We’ve already talked about having to restrict the number of viewings to adhere to guidelines, so naturally the prequalification of tenants has had to double-down to eliminate time wasters.
Viewings now need to be COVID-19 safe – that means extra PPE and limited numbers, so before a viewing is booked, all the boxes need to be ticked to book an active tenant into a viewing.
There have been some wider behavioural shifts, which have less statistical evidence, but have definitely played a part in COVID19’s impact on the property letting market from what we’ve seen.
Different landlords have dealt with the pandemic in different ways.
Some reduced rent or passed the mortgage break over to the tenants. But others weren’t in a position to help their tenants navigate though it by offering anything. It’s very circumstantial, but goodwill from landlords didn’t go unnoticed on social media and in the press.

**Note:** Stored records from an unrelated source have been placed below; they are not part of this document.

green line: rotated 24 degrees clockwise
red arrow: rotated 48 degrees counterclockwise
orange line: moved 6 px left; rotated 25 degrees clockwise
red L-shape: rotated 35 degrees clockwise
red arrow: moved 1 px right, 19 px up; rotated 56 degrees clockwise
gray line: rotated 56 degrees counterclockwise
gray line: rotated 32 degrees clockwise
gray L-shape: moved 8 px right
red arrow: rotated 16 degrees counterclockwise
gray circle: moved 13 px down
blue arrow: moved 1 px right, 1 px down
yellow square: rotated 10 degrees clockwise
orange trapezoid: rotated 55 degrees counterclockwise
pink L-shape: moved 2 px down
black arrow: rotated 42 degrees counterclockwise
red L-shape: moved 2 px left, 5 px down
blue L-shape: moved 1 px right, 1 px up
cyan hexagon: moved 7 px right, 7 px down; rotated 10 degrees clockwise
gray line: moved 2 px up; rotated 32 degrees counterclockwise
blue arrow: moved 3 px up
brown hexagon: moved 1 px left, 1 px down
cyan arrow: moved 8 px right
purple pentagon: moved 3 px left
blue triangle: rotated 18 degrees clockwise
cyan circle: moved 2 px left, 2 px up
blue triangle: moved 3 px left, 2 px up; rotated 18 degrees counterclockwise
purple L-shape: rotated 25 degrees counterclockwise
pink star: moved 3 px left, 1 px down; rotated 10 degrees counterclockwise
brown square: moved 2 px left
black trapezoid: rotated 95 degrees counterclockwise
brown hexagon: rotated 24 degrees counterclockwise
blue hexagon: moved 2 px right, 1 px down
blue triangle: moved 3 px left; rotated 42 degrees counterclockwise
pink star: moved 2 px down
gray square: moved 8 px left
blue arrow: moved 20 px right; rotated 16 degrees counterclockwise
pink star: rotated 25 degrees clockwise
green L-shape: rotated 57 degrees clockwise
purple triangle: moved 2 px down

As some left their city homes for their parents’ homes, others sought solace in more suburban or rural areas.
It’s worth noting that the closure of hospitality has played a huge part in this behavioural swing too. We’ve already seen an increase in demand for city centre properties now the UK has a roadmap for re-opening.
The move to more suburban and rural parts we imagine will continue to play a part. But we anticipate city centre living will start to peak once again over the next few months – a trend that’s already being seen down south.
It remains to be seen just how long the lettings market will be impacted by COVID-19.
With the vaccines being rolled out in the UK at the fastest rate in Europe, we’re slowly inching closer normality. The future is certainly looking much brighter than we’ve seen the last 12 months.
But whether it happens in the next few months or a little longer, the lessons we can learn from the experience of 2020 will no doubt serve us well when it comes to safeguarding our portfolios and investments in the future.